L’ingénieur Schwartz découvre le secret

Venu travailler dans la région de Belmonte, au début du XXème siècle, un ingénieur originaire de l’Empire austro-hongrois se retrouve bloqué là-bas par le début de la première guerre mondiale. Désoeuvré, curieux, il découvre par hasard le secret si bien gardé. Il révèle à ses interlocuteurs médusés qu’il est lui-même juif… Ce qu’ils ne peuvent pas croire car ils ne savaient pas que d’autre juifs existaient dans le monde. Une vieille femme demande alors à l’ingénieur de dire une prière juive. Schwartz s’exécute, en hébreu… La vieille femme ne comprend pas l’hébreu mais elle reconnaît le mot « Adonaï », le mot qui subsistait dans leurs prières en portugais pour désigner le seigneur.
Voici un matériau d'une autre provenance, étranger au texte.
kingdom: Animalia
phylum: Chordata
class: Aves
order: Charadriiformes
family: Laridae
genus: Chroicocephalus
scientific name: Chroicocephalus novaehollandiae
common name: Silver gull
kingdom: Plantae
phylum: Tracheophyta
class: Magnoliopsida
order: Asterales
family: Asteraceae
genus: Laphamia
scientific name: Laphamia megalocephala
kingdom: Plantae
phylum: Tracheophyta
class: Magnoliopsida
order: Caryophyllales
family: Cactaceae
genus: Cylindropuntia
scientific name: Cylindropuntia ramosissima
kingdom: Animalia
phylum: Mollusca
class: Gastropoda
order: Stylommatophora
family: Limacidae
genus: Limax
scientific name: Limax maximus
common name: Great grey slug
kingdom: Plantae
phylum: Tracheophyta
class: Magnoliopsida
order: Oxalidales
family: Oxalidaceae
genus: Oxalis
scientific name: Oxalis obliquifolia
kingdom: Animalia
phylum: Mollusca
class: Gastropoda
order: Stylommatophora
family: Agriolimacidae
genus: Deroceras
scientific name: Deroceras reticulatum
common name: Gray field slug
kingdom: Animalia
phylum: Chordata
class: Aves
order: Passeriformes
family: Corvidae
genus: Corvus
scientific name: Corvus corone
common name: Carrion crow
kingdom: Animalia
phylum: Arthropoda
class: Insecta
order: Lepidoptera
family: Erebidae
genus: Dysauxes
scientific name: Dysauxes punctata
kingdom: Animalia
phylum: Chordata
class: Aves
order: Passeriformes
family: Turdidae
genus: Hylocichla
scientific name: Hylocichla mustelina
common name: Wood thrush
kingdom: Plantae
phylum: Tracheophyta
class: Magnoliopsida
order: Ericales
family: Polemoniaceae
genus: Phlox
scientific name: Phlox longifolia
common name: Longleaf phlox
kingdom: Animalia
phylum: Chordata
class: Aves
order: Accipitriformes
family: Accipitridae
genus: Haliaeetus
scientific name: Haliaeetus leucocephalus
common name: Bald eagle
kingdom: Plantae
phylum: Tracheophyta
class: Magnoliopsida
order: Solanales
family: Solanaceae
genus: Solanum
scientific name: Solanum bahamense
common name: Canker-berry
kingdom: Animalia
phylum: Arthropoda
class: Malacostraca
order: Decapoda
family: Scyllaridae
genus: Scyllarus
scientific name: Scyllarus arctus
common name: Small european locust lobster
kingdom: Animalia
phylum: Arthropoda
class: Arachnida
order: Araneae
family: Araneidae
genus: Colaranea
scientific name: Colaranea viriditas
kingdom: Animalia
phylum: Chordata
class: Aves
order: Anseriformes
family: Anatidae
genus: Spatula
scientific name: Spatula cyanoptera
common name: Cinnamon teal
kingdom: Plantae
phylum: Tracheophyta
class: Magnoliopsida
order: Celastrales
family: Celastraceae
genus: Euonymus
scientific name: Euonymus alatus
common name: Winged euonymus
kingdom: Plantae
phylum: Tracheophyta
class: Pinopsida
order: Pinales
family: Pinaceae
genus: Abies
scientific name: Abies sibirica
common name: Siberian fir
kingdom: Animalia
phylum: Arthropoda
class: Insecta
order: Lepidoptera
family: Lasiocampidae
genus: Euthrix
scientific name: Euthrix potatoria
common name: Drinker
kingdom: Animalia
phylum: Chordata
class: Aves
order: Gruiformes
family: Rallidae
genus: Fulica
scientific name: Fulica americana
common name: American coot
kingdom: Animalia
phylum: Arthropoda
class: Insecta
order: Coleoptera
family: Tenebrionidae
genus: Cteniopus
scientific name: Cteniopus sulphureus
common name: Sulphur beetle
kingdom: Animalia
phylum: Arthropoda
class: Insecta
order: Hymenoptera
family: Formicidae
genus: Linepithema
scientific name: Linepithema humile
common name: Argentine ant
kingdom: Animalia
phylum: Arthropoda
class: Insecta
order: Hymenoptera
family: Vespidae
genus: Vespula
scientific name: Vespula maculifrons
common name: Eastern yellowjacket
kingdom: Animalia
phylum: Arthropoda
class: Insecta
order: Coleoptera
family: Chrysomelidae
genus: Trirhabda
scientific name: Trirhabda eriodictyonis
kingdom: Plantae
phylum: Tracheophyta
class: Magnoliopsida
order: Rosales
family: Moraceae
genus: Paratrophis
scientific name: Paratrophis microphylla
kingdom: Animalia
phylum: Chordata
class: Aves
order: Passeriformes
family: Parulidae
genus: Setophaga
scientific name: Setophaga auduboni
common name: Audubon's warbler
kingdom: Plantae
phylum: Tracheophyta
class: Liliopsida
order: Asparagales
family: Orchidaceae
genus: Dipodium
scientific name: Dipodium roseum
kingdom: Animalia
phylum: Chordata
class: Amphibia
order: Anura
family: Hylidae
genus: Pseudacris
Exemples de noms juifs portugais

Schwartz va publier sa découverte, en 1925 dans un livre intitulé « Os Christanos-Novos em Portugal no seculo XX ». Il note, en particulier, qu’avant d’entrer à l’église où ils suivaient la messe, ils avaient l’habitude de murmurer : « je n’adore ni le bois, ni la pierre, mais seulement Dieu tout puissant ».

L’art du secret

Chez eux, ils allumaient une bougie pour shabbat, nettoyaient la maison avant la Pâque et faisaient cuire du pain non levé. Une vénération toute particulière était destinée à Esther qui, elle aussi, avait du cacher qu’elle était juive.

Aujourd’hui, le musée juif de la ville (car il existe dorénavant un musée juif ! Les temps changent) conserve de précieux témoignages de cette pratique clandestine du judaïsme. Un art de la dissimulation qui fait que la mezuzah n’était plus accrochée au chambranle de la porte mais dissimulée dans la poche droite du pantalon des hommes. Cette dissimulation va durer bien au-delà de la fin officielle de l’inquisition, en 1821, elle durera même après la publication du livre de Schwartz, en dépit d’une première tentative de rapprochement effectuée par des autorités religieuses juives vers 1930… Mais cela ne débouchera sur rien car l’époque n’est pas très favorable. Partout, en Europe, se font entendre des bruits de bottes et les « Juifs secrets » préfèrent garder leur discrétion ancestrale.

Une page est tournée

synagogue de Belmonte

La révolution des œillets, en 1974, va mettre un point final à cette aventure si particulière. Une synagogue est édifiée en 1996 à Belmonte grâce à un riche mécène, monsieur Azoulay, et la vie semble avoir repris un cours normal, un cours interrompu il y a 500 ans. Fiers de leur histoire, ils ne se sont jamais reconvertis au judaïsme comme certains rabbins le demandaient. Ils ont obtenu d’Israël d’être reconnus en tant que Juifs. Les Juifs de Belmonte ne sont plus des marranes, ceux que les chrétiens voyaient comme des juifs mais qui ne l’étaient plus pour les Juifs.